Your job with the data below: print everything from the line that holds "For every layout" down to the line that holds "text [150, 1120, 1125, 1409]", ends included, exactly, and nothing else.
[DATA EXTRACTS]
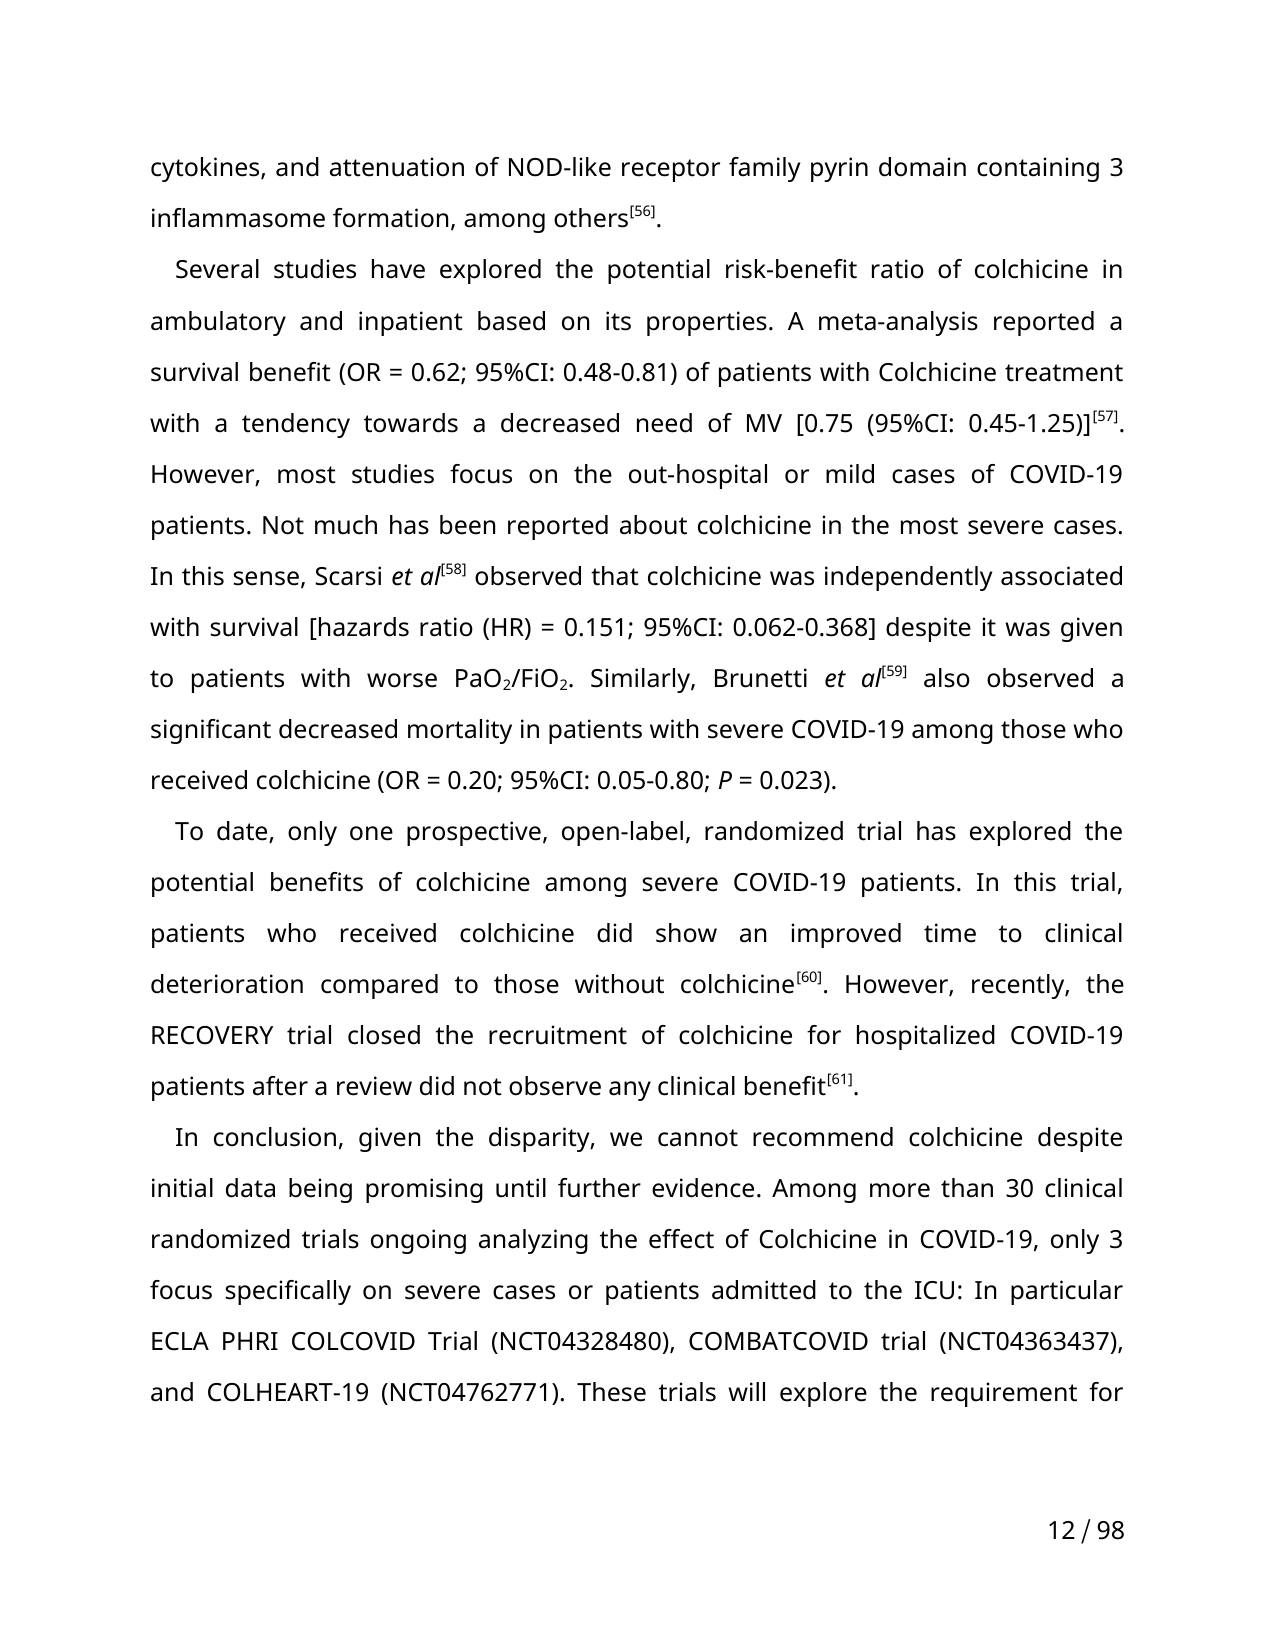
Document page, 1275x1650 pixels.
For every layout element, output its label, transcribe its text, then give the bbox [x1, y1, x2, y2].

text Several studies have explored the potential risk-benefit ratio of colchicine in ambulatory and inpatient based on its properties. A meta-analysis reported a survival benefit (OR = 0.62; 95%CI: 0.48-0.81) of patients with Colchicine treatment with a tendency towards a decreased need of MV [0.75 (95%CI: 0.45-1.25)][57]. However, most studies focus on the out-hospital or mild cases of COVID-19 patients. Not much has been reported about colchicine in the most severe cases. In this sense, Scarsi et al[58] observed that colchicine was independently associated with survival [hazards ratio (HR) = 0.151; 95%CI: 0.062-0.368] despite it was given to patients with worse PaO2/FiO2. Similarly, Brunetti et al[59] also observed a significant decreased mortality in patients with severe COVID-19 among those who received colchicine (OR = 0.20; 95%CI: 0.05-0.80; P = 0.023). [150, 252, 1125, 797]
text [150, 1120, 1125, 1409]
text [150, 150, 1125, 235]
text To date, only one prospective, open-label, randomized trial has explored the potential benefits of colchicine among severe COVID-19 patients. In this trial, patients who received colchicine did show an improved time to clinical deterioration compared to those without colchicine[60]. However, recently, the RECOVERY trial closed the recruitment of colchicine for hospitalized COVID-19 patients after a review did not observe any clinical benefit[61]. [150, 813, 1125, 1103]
[/DATA EXTRACTS]
[DATA EXTRACTS]
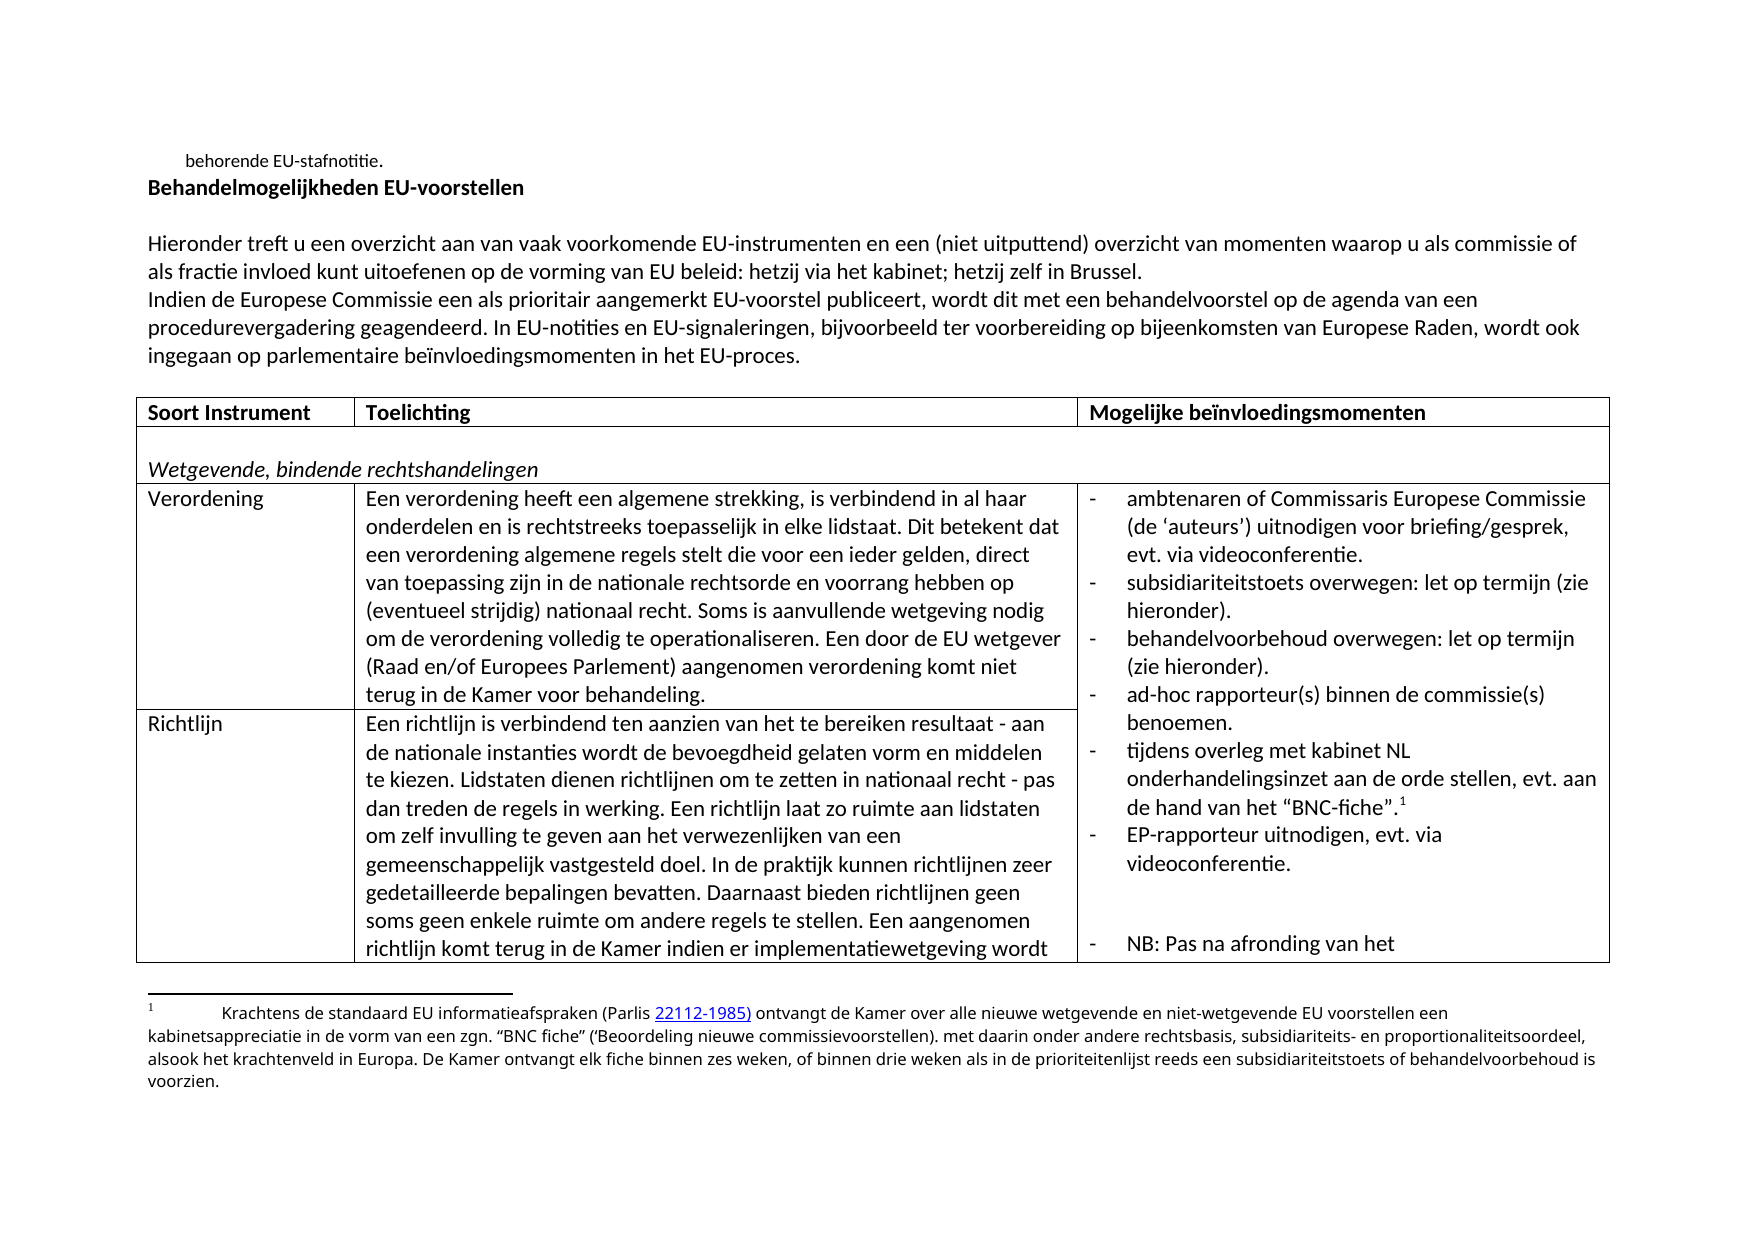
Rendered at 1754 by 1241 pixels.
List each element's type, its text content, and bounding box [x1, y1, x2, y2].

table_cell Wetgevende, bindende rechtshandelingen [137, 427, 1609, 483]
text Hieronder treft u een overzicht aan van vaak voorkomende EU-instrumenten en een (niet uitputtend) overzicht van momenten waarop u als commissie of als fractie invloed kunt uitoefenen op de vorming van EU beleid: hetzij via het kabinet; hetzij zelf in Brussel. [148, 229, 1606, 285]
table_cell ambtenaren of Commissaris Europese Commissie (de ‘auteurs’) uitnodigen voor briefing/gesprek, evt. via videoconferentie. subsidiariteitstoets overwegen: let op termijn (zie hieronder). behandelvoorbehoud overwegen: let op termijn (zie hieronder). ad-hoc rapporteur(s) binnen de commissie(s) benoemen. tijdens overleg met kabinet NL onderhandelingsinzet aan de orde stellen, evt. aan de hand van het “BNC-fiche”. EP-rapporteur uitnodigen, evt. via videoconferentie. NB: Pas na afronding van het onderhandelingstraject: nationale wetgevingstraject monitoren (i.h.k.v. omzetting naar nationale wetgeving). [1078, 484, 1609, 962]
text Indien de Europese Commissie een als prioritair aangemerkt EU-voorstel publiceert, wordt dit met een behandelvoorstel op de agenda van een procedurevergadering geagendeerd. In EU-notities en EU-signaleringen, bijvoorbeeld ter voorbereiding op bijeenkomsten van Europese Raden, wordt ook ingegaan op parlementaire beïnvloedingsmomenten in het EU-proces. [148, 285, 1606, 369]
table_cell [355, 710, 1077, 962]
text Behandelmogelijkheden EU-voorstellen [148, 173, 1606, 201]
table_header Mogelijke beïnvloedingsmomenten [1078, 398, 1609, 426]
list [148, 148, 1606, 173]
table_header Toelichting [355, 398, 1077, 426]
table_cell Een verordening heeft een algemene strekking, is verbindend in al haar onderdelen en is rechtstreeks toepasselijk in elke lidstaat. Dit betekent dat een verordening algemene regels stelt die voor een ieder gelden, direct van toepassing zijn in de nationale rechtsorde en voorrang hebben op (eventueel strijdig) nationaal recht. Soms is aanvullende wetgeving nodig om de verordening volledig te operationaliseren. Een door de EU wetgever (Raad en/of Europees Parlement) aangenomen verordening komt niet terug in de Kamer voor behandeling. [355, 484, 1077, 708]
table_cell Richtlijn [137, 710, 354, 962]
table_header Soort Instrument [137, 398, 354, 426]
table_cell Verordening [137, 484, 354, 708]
[/DATA EXTRACTS]
[DATA EXTRACTS]
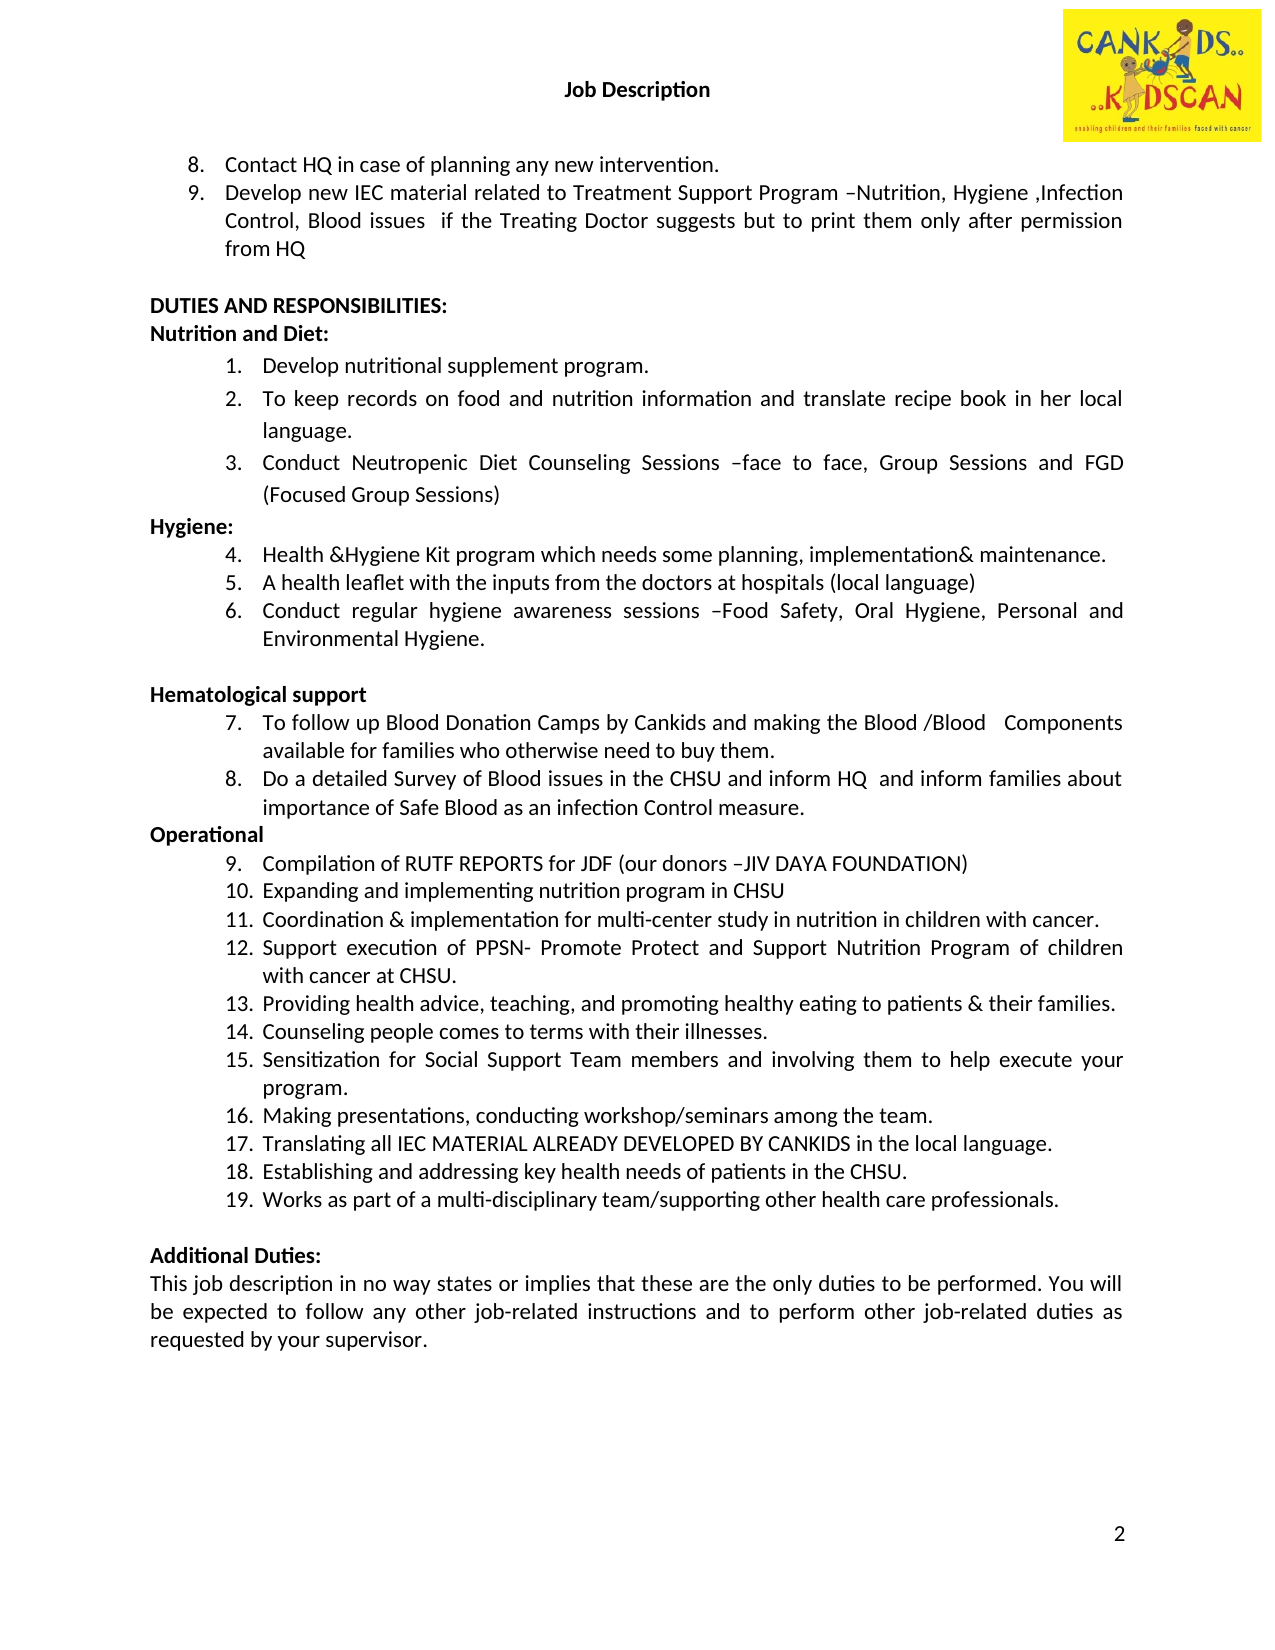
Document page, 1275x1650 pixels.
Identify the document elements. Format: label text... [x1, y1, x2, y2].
[/DATA EXTRACTS]
■ **RESULT BELOW**:
For every layout element, output its label, transcribe its text, then give the bbox [x1, y1, x2, y2].

text Several studies have explored the potential risk-benefit ratio of colchicine in ambulatory and inpatient based on its properties. A meta-analysis reported a survival benefit (OR = 0.62; 95%CI: 0.48-0.81) of patients with Colchicine treatment with a tendency towards a decreased need of MV [0.75 (95%CI: 0.45-1.25)][57]. However, most studies focus on the out-hospital or mild cases of COVID-19 patients. Not much has been reported about colchicine in the most severe cases. In this sense, Scarsi et al[58] observed that colchicine was independently associated with survival [hazards ratio (HR) = 0.151; 95%CI: 0.062-0.368] despite it was given to patients with worse PaO2/FiO2. Similarly, Brunetti et al[59] also observed a significant decreased mortality in patients with severe COVID-19 among those who received colchicine (OR = 0.20; 95%CI: 0.05-0.80; P = 0.023). [150, 252, 1125, 797]
text [150, 1120, 1125, 1409]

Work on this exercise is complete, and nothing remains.